> DIRECTIONS:
1. Please answer these three questions from the Silvi Jan article, one line each:
(a) Which club in Norway did Jan sign with?
(b) How many goals did she score for the Israel national team?
(c) Against which club did she score her 1000th goal?
2. Carry on the Silvi Jan article from its last sentence.

Silvi Jan (; born 27 October 1973) an Israeli former footballer who played as a striker. With 29 goals, she is the all-time Israel national team top goalscorer.

Club career
Jan played school football in Netanya, and was part of the boys' football team of Shorashim school. As there was no women's league, Jan tried to find an active team in Europe, eventually signing with Kolbotn I.L. in Norway. In 1999, with the establishment of the Israeli Women's League, Jan returned to Israel and signed with Hapoel Tel Aviv.

Jan played at Hapoel Tel Aviv for four seasons, until the team folded, winning the league and cup in 2000–01. After Hapoel Tel Aviv folded, Jan signed with Maccabi Holon, where she played until her retirement in 2007. With Maccabi Holon Jan won the league 4 times and the cup 5 times.

In January 2009, Jan returned to league action and joined ASA Tel Aviv University. On 21 February 2012, in a league match against her former club, Maccabi Holon, Jan scored her 1000th goal in all club and national team competitions. Jan played at ASA Tel Aviv until her retirement in May 2012. With ASA Tel Aviv Jan Jan won three championships and two cups. Jan scored a total of 1,010 goals in all competitions.

> RECORDED DATA:

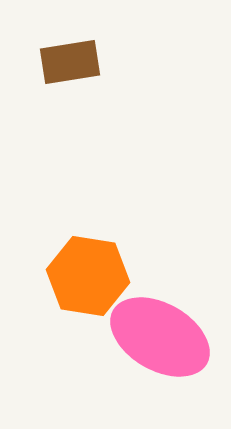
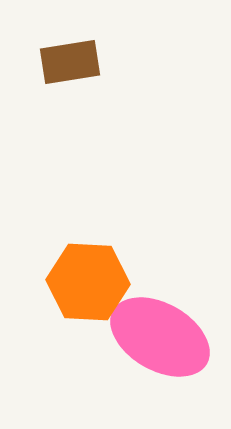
orange hexagon: moved 6 px down; rotated 6 degrees counterclockwise
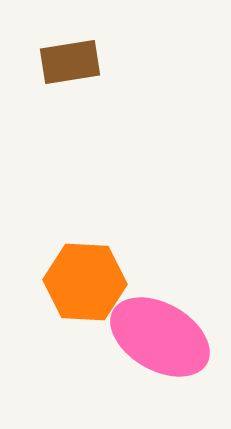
orange hexagon: moved 3 px left
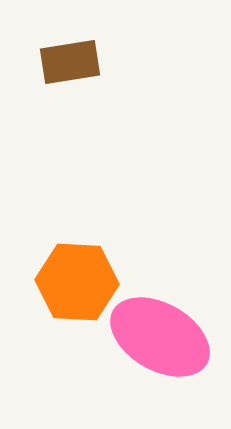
orange hexagon: moved 8 px left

> IN RESPONSE:
1.
(a) Kolbotn I.L.
(b) 29
(c) Maccabi Holon

2.
International career
Silvi Jan has been a striker for the Israel national team for many years, appearing in 23 matches and scoring 29 goals. Jan made her debut against Romania on 2 November 1997, and scored her debut goal against Bosnia and Herzegovina on 8 April 2008, one of four she scored on the day.

Her last international goal was also scored against Bosnia and Herzegovina, in a match played on 23 November 2006, in which Israel won 5–2. Jan made her last international appearance against Poland on 10 May 2007.

Personal life
Jan came out as a lesbian in December 2017. She got engaged to her partner in November the following year.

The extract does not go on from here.